To promote the book, Harry appeared on ITV, CBS “60 Minutes,” “Good Morning America” and “The Late Show with Stephen Colbert.” Some had wondered if the Duke and Duchess of Sussex would make an appearance at the BAFTA Tea Party in Los Angeles. William, 40, has been president of BAFTA since 2010.
“We confirm that categorically their attendance was not discussed whatsoever,” a spokesperson for BAFTA clarified to Fox News Digital. “The BAFTA Tea Party in LA is for those involved in this year’s film awards season, so film awards contenders and nominees.”
Andersen said if there’s any invite the Duke and Duchess of Sussex should be concerned about, it’s the one for Charles’ coronation in May.
“We already know they will have no official ceremonial role to play,” he said. “So even if they are grudgingly sent an invitation, Harry and Meghan may feel it’s simply not worth traveling to London simply to be shoved aside as they essentially were during Queen Elizabeth II’s funeral. Harry has spent his life in his brother’s shadow – he still carries deep emotional scars from being cast in the role of ‘the spare,’ and he wrote about that movingly in his book. Why would he subject himself and his family to more humiliation?”

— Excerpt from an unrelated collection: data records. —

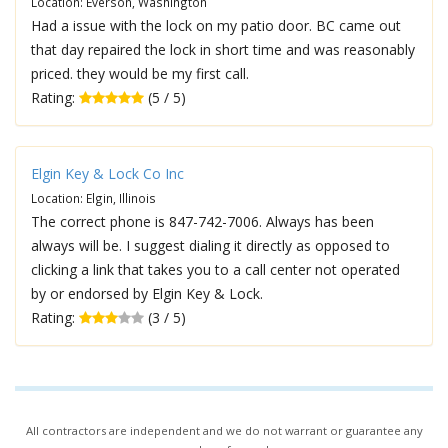
Location: Everson, Washington
Had a issue with the lock on my patio door. BC came out
that day repaired the lock in short time and was reasonably
priced. they would be my first call.
Rating:
(5 / 5)
Elgin Key & Lock Co Inc
Location: Elgin, Illinois
The correct phone is 847-742-7006. Always has been
always will be. I suggest dialing it directly as opposed to
clicking a link that takes you to a call center not operated
by or endorsed by Elgin Key & Lock.
Rating:
(3 / 5)
All contractors are independent and we do not warrant or guarantee any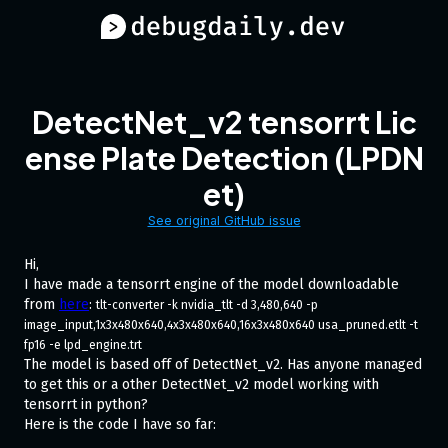
DetectNet_v2 tensorrt Lic
ense Plate Detection (LPDN
et)
See original GitHub issue
Hi,
I have made a tensorrt engine of the model downloadable
from
here
:
tlt-converter -k nvidia_tlt -d 3,480,640 -p 
image_input,1x3x480x640,4x3x480x640,16x3x480x640 usa_pruned.etlt -t 
fp16 -e lpd_engine.trt
The model is based off of DetectNet_v2. Has anyone managed
to get this or a other DetectNet_v2 model working with
tensorrt in python?
Here is the code I have so far: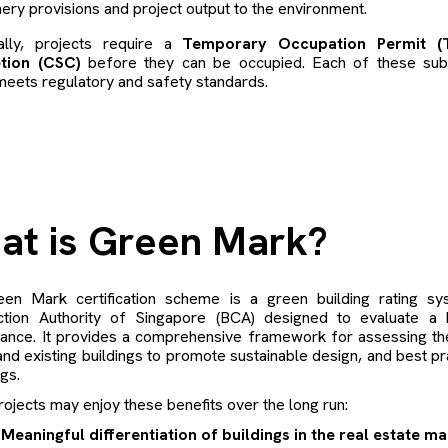
ery provisions and project output to the environment.
nally, projects require a
Temporary Occupation Permit (T
tion (CSC)
before they can be occupied. Each of these submi
meets regulatory and safety standards.
at is Green Mark?
en Mark certification scheme is a green building rating sy
ction Authority of Singapore (BCA) designed to evaluate a b
ance. It provides a comprehensive framework for assessing th
nd existing buildings to promote sustainable design, and best pr
ngs.
ojects may enjoy these benefits over the long run:
Meaningful differentiation of buildings in the real estate m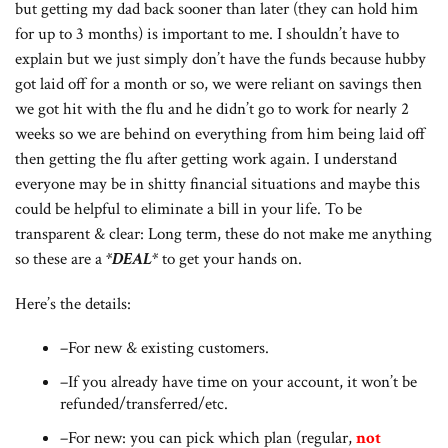
but getting my dad back sooner than later (they can hold him
for up to 3 months) is important to me. I shouldn’t have to
explain but we just simply don’t have the funds because hubby
got laid off for a month or so, we were reliant on savings then
we got hit with the flu and he didn’t go to work for nearly 2
weeks so we are behind on everything from him being laid off
then getting the flu after getting work again. I understand
everyone may be in shitty financial situations and maybe this
could be helpful to eliminate a bill in your life. To be
transparent & clear: Long term, these do not make me anything
so these are a
*DEAL*
to get your hands on.
Here’s the details:
–For new & existing customers.
–If you already have time on your account, it won’t be
refunded/transferred/etc.
–For new: you can pick which plan (regular,
not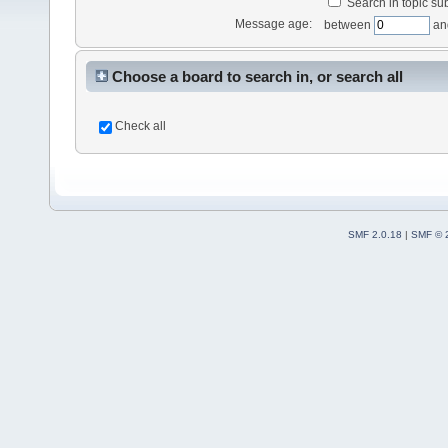
Search in topic sub
Message age:
between
an
Choose a board to search in, or search all
Check all
SMF 2.0.18
|
SMF © 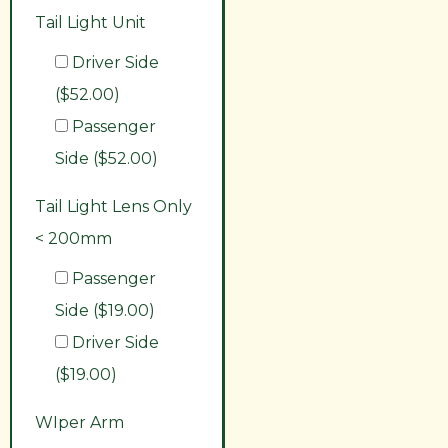
Tail Light Unit
Driver Side
($52.00)
Passenger
Side ($52.00)
Tail Light Lens Only
< 200mm
Passenger
Side ($19.00)
Driver Side
($19.00)
WIper Arm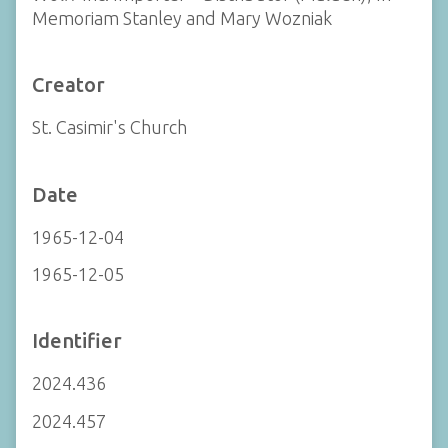
Memoriam Stanley and Mary Wozniak
Creator
St. Casimir's Church
Date
1965-12-04
1965-12-05
Identifier
2024.436
2024.457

Harry’s willingness to air out the Windsors’ dirty laundry on both sides of the Atlantic continues to spark sales. However, some royal experts are adamant that the Duke and Duchess of Sussex will need to find new ways to stay relevant in California. Royal commentator Hilary Fordwich reminded Fox News Digital that following the couple’s interview with Winfrey in 2021, Michelle Obama told Access Hollywood: “My hope is that, when I think about what they’re going through, I think about the importance of family and I just pray that there is forgiveness and there is clarity and love and resolve at some point in time. Because there’s nothing more important than family.”
“Americans, with an absence of royalty on their shores, are renowned for treasuring family,” Fordwich explained. “Britons value family too and certainly the recent outpouring for the late Queen Elizabeth II demonstrated the love for the royal family. In America, there was a time when family for recent immigrants was one of the few things they had. So family is especially treasured.”
So was digging up old skeletons for a reported $20 million advance worth it? Fordwich doesn’t believe so.
“Perhaps Michelle Obama’s sentiments regarding Harry and Meghan’s brutal break from the royal family speaks volumes for the sentiments of many Americans,” she shared. “A-listers or not, another question is, would anyone want a family member disclosing intimate details publicly, such as in ‘Spare,’ regarding their own family?”